The worst may be over for Ghana’s battered cedi, with analysts expecting it to only weaken modestly between now and December elections following steep falls earlier in the year.
The currency of the world’s second-largest cocoa producer may end the year at 15.97 per dollar, said Oyinkansola Samuel, an analyst at FirstRand Ltd.’s RMB Nigeria unit. That’s just 2% weaker than current levels around 15.63 per dollar, after it shed around 23% of its value against the greenback — a slide that made it the fifth-worst performing currency tracked by Bloomberg this year.
The cedi has been hurt by this year’s poor cocoa crop, which provides Ghana with a vital source of foreign-exchange earnings, as well as investor concerns during prolonged debt-restructuring talks that only reached key milestones in July.
“The currency is still expected to come under some pressure with corporate demand continuing to outstrip supply,” Samuel said. “We expect the depreciation pace to slow going into the end of the year as multilateral disbursements and ample reserve accumulation improve market sentiments,” she said.
Ghana’s gross international reserves increased to $6.9 billion at end-June from $5.3 billion a year earlier. In a further source of support, the Bank of Ghana left its benchmark interest rate unchanged at 29% on July 27 for a third straight meeting, citing exchange-rate pressures.
Local appetite for greenbacks is also expected to be fanned by elections in December. Ghanaian politics is traditionally a costly affair, spawning election-year spending as well as imports directly associated with the campaign.
Helping the cedi this time around will be anticipated dollar inflows thanks to disbursements from the International Monetary Fund, which is expected to unlock funds from other multi-lateral lenders.
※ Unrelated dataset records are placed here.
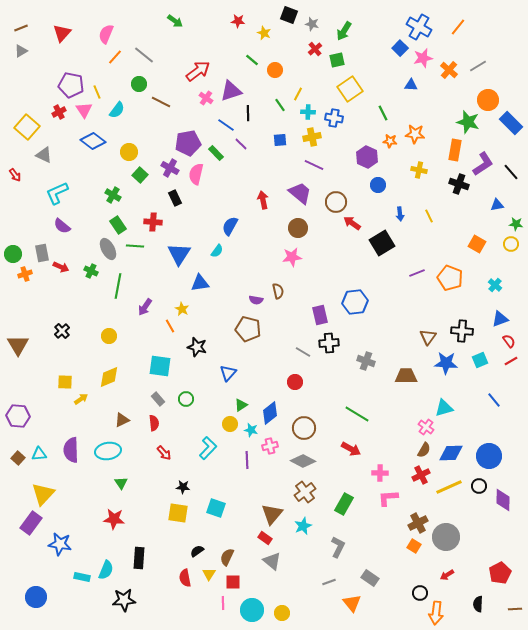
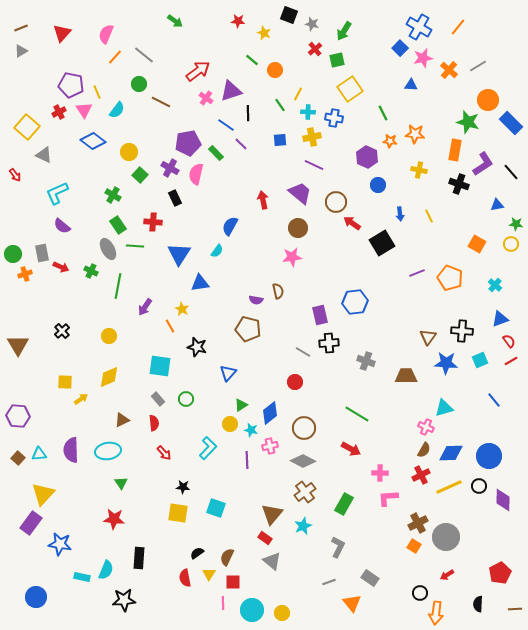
pink cross at (426, 427): rotated 14 degrees counterclockwise
black semicircle at (197, 551): moved 2 px down
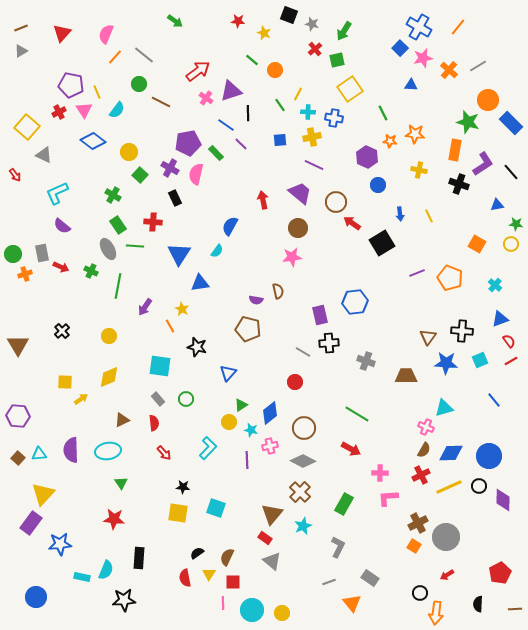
yellow circle at (230, 424): moved 1 px left, 2 px up
brown cross at (305, 492): moved 5 px left; rotated 10 degrees counterclockwise
blue star at (60, 544): rotated 15 degrees counterclockwise
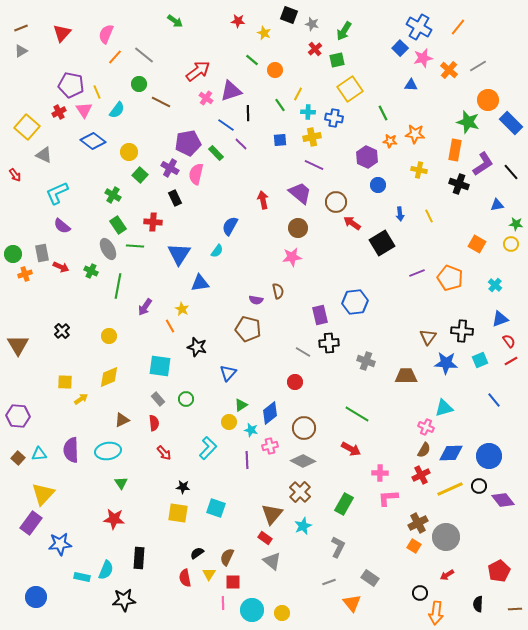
yellow line at (449, 487): moved 1 px right, 2 px down
purple diamond at (503, 500): rotated 40 degrees counterclockwise
red pentagon at (500, 573): moved 1 px left, 2 px up
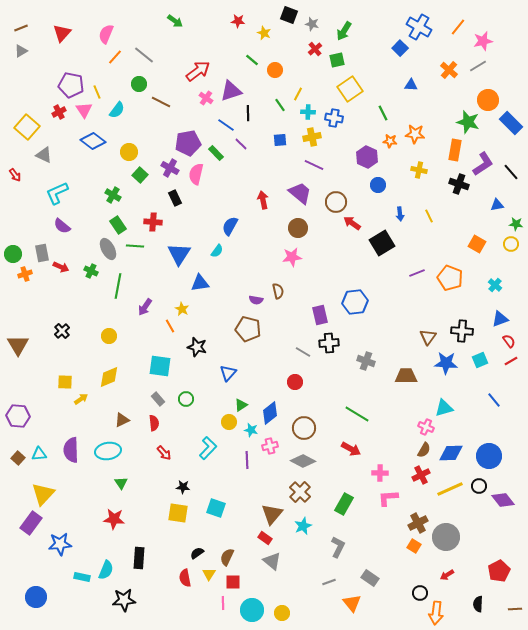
pink star at (423, 58): moved 60 px right, 17 px up
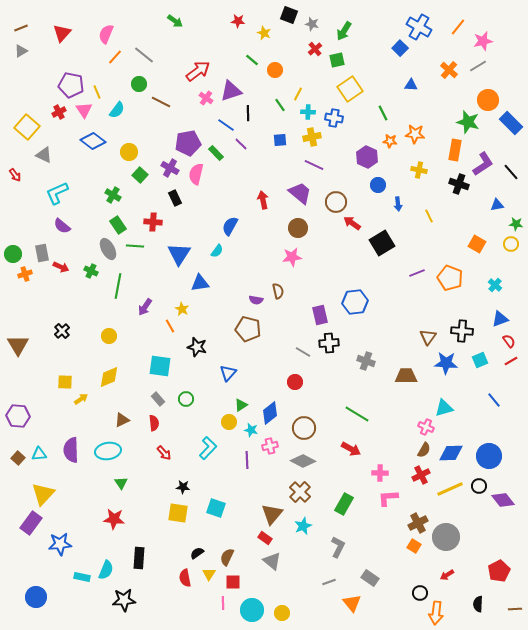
blue arrow at (400, 214): moved 2 px left, 10 px up
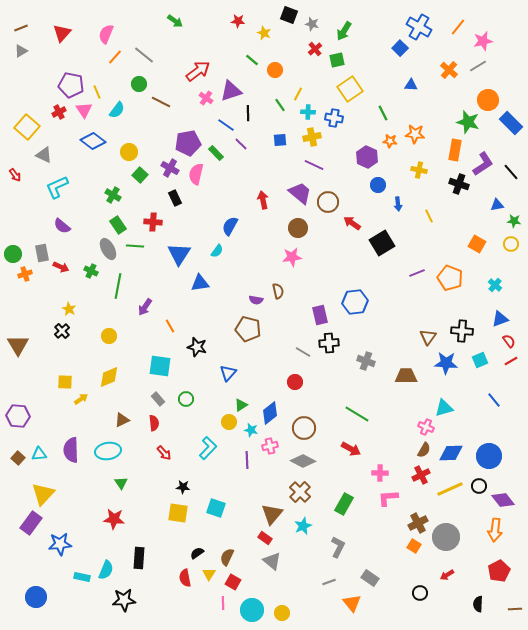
cyan L-shape at (57, 193): moved 6 px up
brown circle at (336, 202): moved 8 px left
green star at (516, 224): moved 2 px left, 3 px up
yellow star at (182, 309): moved 113 px left
red square at (233, 582): rotated 28 degrees clockwise
orange arrow at (436, 613): moved 59 px right, 83 px up
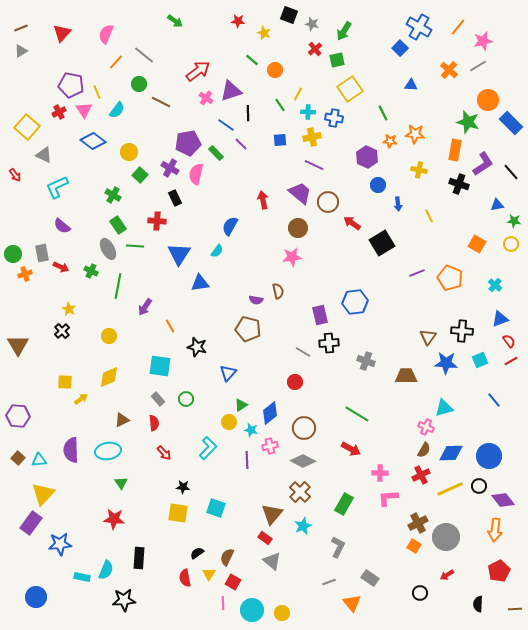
orange line at (115, 57): moved 1 px right, 5 px down
red cross at (153, 222): moved 4 px right, 1 px up
cyan triangle at (39, 454): moved 6 px down
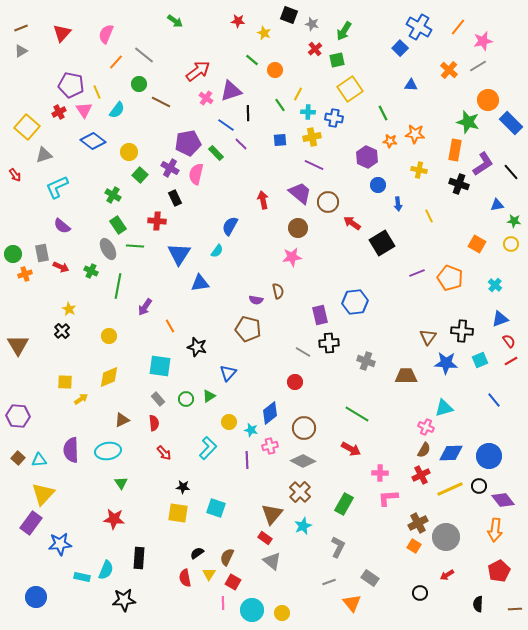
gray triangle at (44, 155): rotated 42 degrees counterclockwise
green triangle at (241, 405): moved 32 px left, 9 px up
The IMF granted Ghana emergency support after the West African nation defaulted on its debt in 2022.
It has received $1.6 billion so far under the $3 billion bailout it agreed with the Washington-based lender in May 2023, and expects an additional $360 million payment in the fourth quarter.
On top of that, the World Bank has earmarked $900 million in so-called resilient recovery development policy financing for Ghana, of which $300 million has already been released.
“While foreign exchange demand-supply mismatches persist, they seem to have eased,” said Samir Gadio, head of Africa strategy at Standard Chartered Bank Plc.
“Cedi depreciation could slow on better market sentiment, Eurobond and official creditor debt restructuring deals, IMF disbursement and an upcoming cocoa pre-export financing facility,” he said.
Ghana aims to raise $1.5 billion in syndicated loans this year for cocoa purchase in the 2024-2025 season, though it may not meet this target due to uncertainty over the harvest.
That’s what happened last time around, when it sought to borrow $800 million but international banks would only lend it $600 million as cocoa output slumped amid inclement weather and disease, and as industry regulator Ghana Cocoa Board restructured domestic debt.